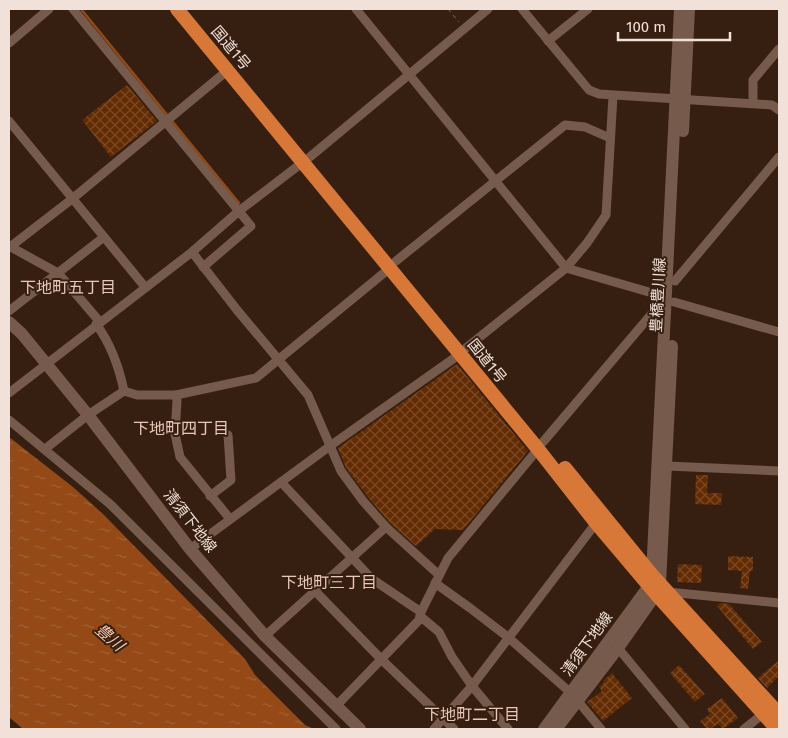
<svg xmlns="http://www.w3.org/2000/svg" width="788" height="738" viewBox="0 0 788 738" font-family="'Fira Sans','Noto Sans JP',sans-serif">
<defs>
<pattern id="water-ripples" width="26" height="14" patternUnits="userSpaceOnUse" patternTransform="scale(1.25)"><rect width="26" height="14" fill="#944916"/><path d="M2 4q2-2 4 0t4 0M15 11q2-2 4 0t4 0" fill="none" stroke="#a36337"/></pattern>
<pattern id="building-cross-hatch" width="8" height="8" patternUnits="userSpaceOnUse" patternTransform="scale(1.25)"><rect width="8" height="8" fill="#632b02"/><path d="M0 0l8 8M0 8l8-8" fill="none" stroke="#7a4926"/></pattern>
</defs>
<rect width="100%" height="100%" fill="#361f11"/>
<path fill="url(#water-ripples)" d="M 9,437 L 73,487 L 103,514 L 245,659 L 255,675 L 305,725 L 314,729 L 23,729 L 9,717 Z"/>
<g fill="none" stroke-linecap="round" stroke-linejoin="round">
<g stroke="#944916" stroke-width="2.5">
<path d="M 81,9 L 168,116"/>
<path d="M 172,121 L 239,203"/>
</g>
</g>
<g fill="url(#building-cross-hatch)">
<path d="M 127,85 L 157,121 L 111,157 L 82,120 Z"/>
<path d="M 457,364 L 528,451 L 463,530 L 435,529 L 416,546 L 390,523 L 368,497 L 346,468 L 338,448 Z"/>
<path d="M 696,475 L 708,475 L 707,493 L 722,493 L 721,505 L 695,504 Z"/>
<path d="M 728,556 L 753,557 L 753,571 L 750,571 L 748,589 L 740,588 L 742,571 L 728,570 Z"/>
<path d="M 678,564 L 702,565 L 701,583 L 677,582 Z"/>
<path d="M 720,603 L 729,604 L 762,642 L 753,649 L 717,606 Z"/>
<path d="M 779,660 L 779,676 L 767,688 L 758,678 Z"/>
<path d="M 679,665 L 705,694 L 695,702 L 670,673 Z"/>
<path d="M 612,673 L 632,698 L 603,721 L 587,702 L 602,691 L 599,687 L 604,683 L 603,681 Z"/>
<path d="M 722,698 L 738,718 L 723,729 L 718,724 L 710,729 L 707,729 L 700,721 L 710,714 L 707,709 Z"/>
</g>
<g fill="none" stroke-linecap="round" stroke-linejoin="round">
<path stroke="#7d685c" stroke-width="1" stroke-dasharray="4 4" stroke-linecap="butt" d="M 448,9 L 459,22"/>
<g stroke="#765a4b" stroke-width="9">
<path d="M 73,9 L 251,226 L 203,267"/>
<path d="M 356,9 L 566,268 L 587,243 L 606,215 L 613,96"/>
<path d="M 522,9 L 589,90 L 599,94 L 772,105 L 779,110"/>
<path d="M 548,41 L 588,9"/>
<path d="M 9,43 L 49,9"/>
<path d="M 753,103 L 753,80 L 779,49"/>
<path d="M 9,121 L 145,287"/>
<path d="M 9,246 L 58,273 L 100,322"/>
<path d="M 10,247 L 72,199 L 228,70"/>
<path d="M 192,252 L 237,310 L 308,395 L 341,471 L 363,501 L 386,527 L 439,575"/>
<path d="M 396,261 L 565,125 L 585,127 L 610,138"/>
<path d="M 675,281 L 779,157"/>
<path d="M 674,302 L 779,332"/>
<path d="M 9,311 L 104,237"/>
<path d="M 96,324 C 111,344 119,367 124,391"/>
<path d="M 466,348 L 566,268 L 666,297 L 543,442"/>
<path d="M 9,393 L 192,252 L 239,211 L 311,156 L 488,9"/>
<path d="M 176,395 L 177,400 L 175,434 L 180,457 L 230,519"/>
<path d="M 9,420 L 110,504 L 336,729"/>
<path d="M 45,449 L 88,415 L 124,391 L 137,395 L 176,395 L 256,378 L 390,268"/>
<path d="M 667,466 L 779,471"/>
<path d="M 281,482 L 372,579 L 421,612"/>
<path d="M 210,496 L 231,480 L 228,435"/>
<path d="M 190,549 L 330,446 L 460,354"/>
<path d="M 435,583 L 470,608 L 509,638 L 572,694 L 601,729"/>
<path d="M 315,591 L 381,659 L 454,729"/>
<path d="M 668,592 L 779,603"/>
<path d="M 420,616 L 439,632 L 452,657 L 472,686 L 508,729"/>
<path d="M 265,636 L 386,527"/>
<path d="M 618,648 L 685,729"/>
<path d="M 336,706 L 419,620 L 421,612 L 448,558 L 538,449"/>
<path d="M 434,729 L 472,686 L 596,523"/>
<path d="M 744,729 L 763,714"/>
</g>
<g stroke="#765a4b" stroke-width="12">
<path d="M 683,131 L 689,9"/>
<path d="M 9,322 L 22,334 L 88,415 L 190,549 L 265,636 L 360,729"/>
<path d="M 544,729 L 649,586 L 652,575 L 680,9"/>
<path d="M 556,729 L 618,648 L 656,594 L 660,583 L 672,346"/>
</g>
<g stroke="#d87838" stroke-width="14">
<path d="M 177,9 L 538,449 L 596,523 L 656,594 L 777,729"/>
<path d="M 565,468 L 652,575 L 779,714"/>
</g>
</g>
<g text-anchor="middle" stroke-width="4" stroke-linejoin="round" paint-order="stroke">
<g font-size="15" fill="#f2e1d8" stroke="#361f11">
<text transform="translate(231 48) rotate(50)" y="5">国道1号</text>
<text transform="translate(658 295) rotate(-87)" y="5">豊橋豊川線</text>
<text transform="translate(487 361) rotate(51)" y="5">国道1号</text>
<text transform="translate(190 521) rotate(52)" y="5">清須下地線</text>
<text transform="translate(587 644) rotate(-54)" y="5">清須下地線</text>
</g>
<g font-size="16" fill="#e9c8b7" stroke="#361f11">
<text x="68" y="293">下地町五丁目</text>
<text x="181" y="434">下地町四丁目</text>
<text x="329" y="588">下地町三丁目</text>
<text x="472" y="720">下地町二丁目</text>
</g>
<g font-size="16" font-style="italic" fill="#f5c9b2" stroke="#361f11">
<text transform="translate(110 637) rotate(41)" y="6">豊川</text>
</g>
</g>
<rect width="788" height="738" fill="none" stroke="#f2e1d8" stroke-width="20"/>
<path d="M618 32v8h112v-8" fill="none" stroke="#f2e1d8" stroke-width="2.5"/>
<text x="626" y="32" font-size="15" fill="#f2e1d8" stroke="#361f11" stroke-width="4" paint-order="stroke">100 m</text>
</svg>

• Your task
Repeat the material above precisely as it appears, omitting the images it contains.

• Finished exercise
<svg xmlns="http://www.w3.org/2000/svg" width="788" height="738" viewBox="0 0 788 738" font-family="'Fira Sans','Noto Sans JP',sans-serif">
<defs>
<pattern id="water-ripples" width="26" height="14" patternUnits="userSpaceOnUse" patternTransform="scale(1.25)"><rect width="26" height="14" fill="#944916"/><path d="M2 4q2-2 4 0t4 0M15 11q2-2 4 0t4 0" fill="none" stroke="#a36337"/></pattern>
<pattern id="building-cross-hatch" width="8" height="8" patternUnits="userSpaceOnUse" patternTransform="scale(1.25)"><rect width="8" height="8" fill="#632b02"/><path d="M0 0l8 8M0 8l8-8" fill="none" stroke="#7a4926"/></pattern>
</defs>
<rect width="100%" height="100%" fill="#361f11"/>
<path fill="url(#water-ripples)" d="M 9,437 L 73,487 L 103,514 L 245,659 L 255,675 L 305,725 L 314,729 L 23,729 L 9,717 Z"/>
<g fill="none" stroke-linecap="round" stroke-linejoin="round">
<g stroke="#944916" stroke-width="2.5">
<path d="M 81,9 L 168,116"/>
<path d="M 172,121 L 239,203"/>
</g>
</g>
<g fill="url(#building-cross-hatch)">
<path d="M 127,85 L 157,121 L 111,157 L 82,120 Z"/>
<path d="M 457,364 L 528,451 L 463,530 L 435,529 L 416,546 L 390,523 L 368,497 L 346,468 L 338,448 Z"/>
<path d="M 696,475 L 708,475 L 707,493 L 722,493 L 721,505 L 695,504 Z"/>
<path d="M 728,556 L 753,557 L 753,571 L 750,571 L 748,589 L 740,588 L 742,571 L 728,570 Z"/>
<path d="M 678,564 L 702,565 L 701,583 L 677,582 Z"/>
<path d="M 720,603 L 729,604 L 762,642 L 753,649 L 717,606 Z"/>
<path d="M 779,660 L 779,676 L 767,688 L 758,678 Z"/>
<path d="M 679,665 L 705,694 L 695,702 L 670,673 Z"/>
<path d="M 612,673 L 632,698 L 603,721 L 587,702 L 602,691 L 599,687 L 604,683 L 603,681 Z"/>
<path d="M 722,698 L 738,718 L 723,729 L 718,724 L 710,729 L 707,729 L 700,721 L 710,714 L 707,709 Z"/>
</g>
<g fill="none" stroke-linecap="round" stroke-linejoin="round">
<path stroke="#7d685c" stroke-width="1" stroke-dasharray="4 4" stroke-linecap="butt" d="M 448,9 L 459,22"/>
<g stroke="#765a4b" stroke-width="9">
<path d="M 73,9 L 251,226 L 203,267"/>
<path d="M 356,9 L 566,268 L 587,243 L 606,215 L 613,96"/>
<path d="M 522,9 L 589,90 L 599,94 L 772,105 L 779,110"/>
<path d="M 548,41 L 588,9"/>
<path d="M 9,43 L 49,9"/>
<path d="M 753,103 L 753,80 L 779,49"/>
<path d="M 9,121 L 145,287"/>
<path d="M 9,246 L 58,273 L 100,322"/>
<path d="M 10,247 L 72,199 L 228,70"/>
<path d="M 192,252 L 237,310 L 308,395 L 341,471 L 363,501 L 386,527 L 439,575"/>
<path d="M 396,261 L 565,125 L 585,127 L 610,138"/>
<path d="M 675,281 L 779,157"/>
<path d="M 674,302 L 779,332"/>
<path d="M 9,311 L 104,237"/>
<path d="M 96,324 C 111,344 119,367 124,391"/>
<path d="M 466,348 L 566,268 L 666,297 L 543,442"/>
<path d="M 9,393 L 192,252 L 239,211 L 311,156 L 488,9"/>
<path d="M 176,395 L 177,400 L 175,434 L 180,457 L 230,519"/>
<path d="M 9,420 L 110,504 L 336,729"/>
<path d="M 45,449 L 88,415 L 124,391 L 137,395 L 176,395 L 256,378 L 390,268"/>
<path d="M 667,466 L 779,471"/>
<path d="M 281,482 L 372,579 L 421,612"/>
<path d="M 210,496 L 231,480 L 228,435"/>
<path d="M 190,549 L 330,446 L 460,354"/>
<path d="M 435,583 L 470,608 L 509,638 L 572,694 L 601,729"/>
<path d="M 315,591 L 381,659 L 454,729"/>
<path d="M 668,592 L 779,603"/>
<path d="M 420,616 L 439,632 L 452,657 L 472,686 L 508,729"/>
<path d="M 265,636 L 386,527"/>
<path d="M 618,648 L 685,729"/>
<path d="M 336,706 L 419,620 L 421,612 L 448,558 L 538,449"/>
<path d="M 434,729 L 472,686 L 596,523"/>
<path d="M 744,729 L 763,714"/>
</g>
<g stroke="#765a4b" stroke-width="12">
<path d="M 683,131 L 689,9"/>
<path d="M 9,322 L 22,334 L 88,415 L 190,549 L 265,636 L 360,729"/>
<path d="M 544,729 L 649,586 L 652,575 L 680,9"/>
<path d="M 556,729 L 618,648 L 656,594 L 660,583 L 672,346"/>
</g>
<g stroke="#d87838" stroke-width="14">
<path d="M 177,9 L 538,449 L 596,523 L 656,594 L 777,729"/>
<path d="M 565,468 L 652,575 L 779,714"/>
</g>
</g>
<g text-anchor="middle" stroke-width="4" stroke-linejoin="round" paint-order="stroke">
<g font-size="15" fill="#f2e1d8" stroke="#361f11">
<text transform="translate(231 48) rotate(50)" y="5">国道1号</text>
<text transform="translate(658 295) rotate(-87)" y="5">豊橋豊川線</text>
<text transform="translate(487 361) rotate(51)" y="5">国道1号</text>
<text transform="translate(190 521) rotate(52)" y="5">清須下地線</text>
<text transform="translate(587 644) rotate(-54)" y="5">清須下地線</text>
</g>
<g font-size="16" fill="#e9c8b7" stroke="#361f11">
<text x="68" y="293">下地町五丁目</text>
<text x="181" y="434">下地町四丁目</text>
<text x="329" y="588">下地町三丁目</text>
<text x="472" y="720">下地町二丁目</text>
</g>
<g font-size="16" font-style="italic" fill="#f5c9b2" stroke="#361f11">
<text transform="translate(110 637) rotate(41)" y="6">豊川</text>
</g>
</g>
<rect width="788" height="738" fill="none" stroke="#f2e1d8" stroke-width="20"/>
<path d="M618 32v8h112v-8" fill="none" stroke="#f2e1d8" stroke-width="2.5"/>
<text x="626" y="32" font-size="15" fill="#f2e1d8" stroke="#361f11" stroke-width="4" paint-order="stroke">100 m</text>
</svg>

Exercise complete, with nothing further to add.